About this exercise
Search the material below for the word "camera". Copy every line where it is found.

Data to examine

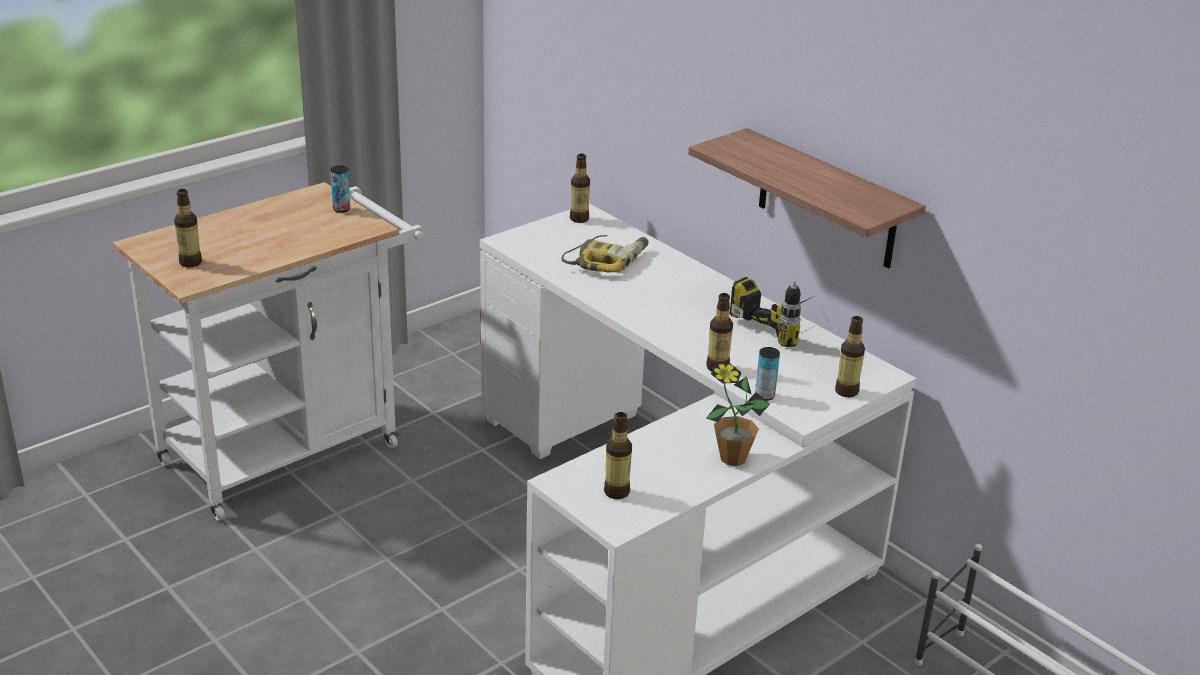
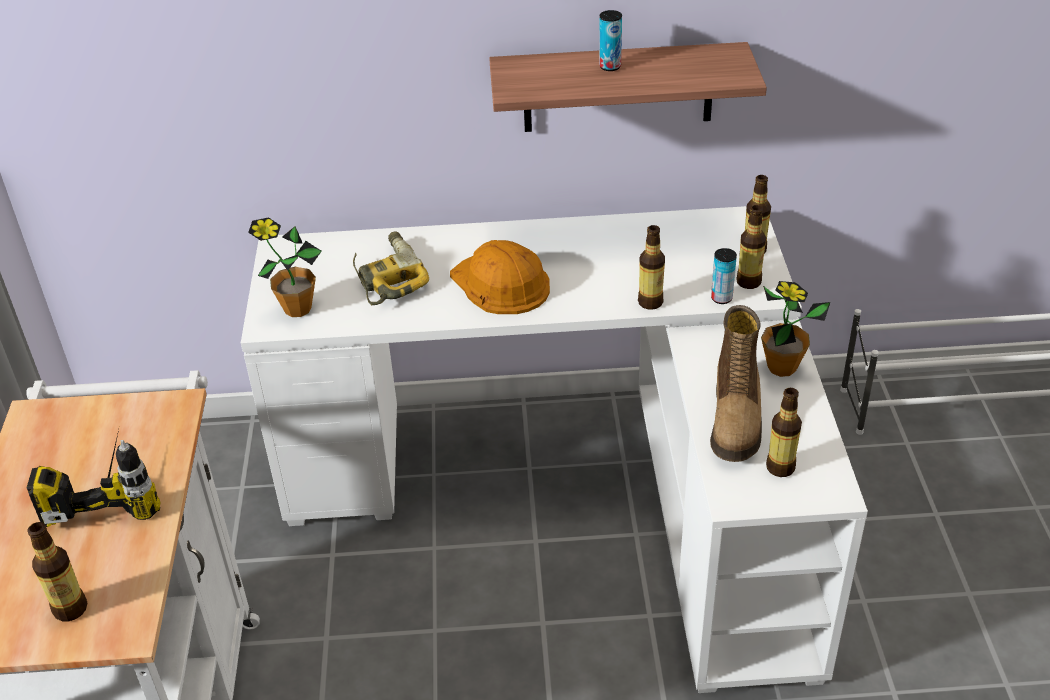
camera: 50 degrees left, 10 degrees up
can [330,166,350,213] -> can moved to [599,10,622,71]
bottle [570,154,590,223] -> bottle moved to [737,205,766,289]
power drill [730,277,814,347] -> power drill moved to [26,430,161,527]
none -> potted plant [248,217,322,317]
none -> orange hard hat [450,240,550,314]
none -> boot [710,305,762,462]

* * *

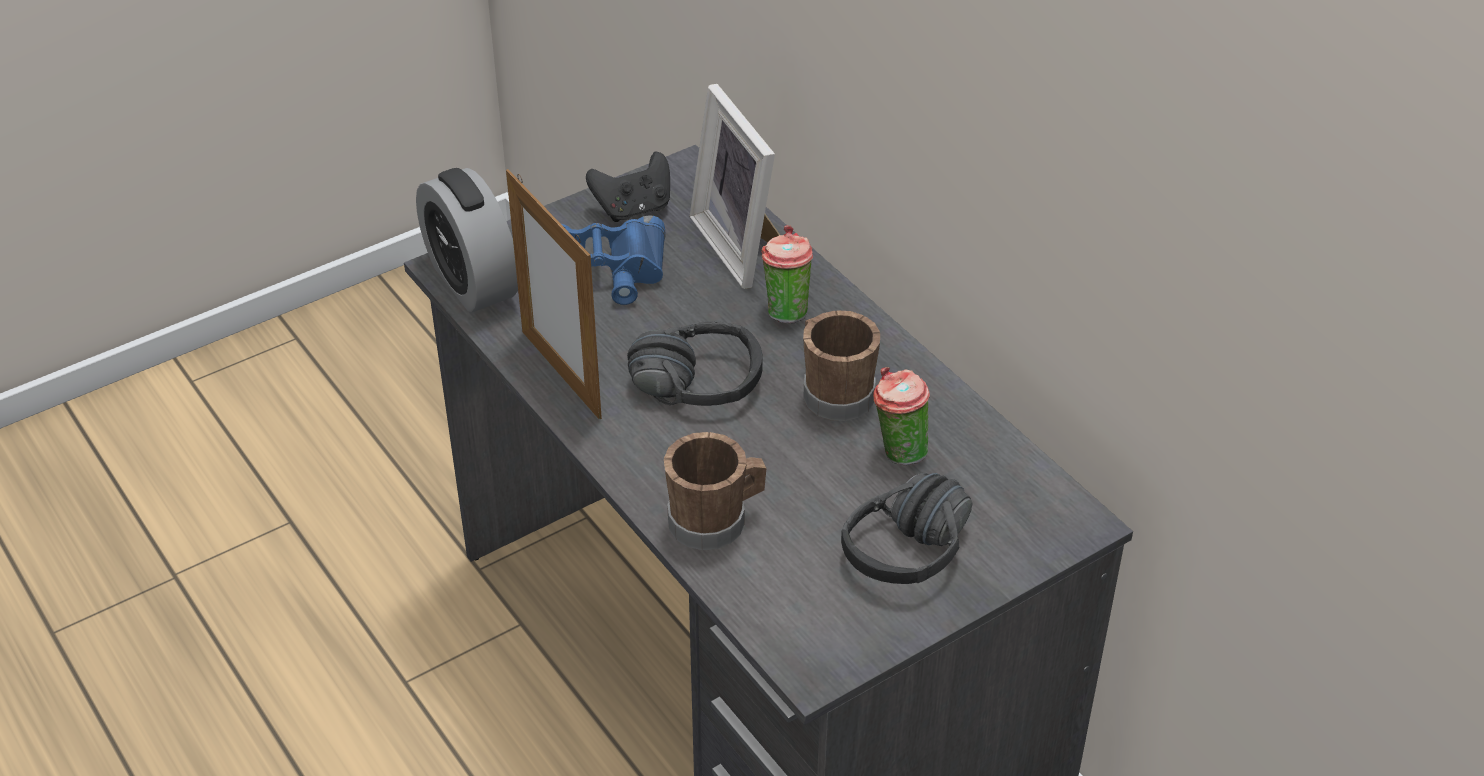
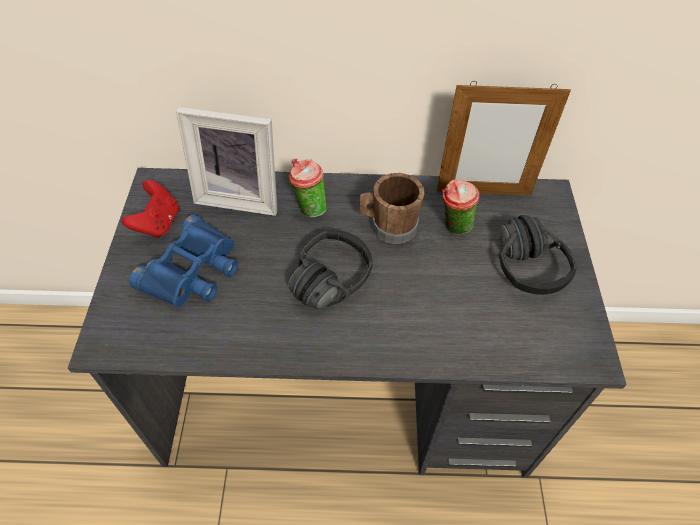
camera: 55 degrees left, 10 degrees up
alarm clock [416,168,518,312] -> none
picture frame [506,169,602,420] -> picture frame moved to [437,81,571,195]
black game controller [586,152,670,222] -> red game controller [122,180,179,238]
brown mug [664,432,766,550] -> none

Exercise response
camera: 50 degrees left, 10 degrees up
camera: 55 degrees left, 10 degrees up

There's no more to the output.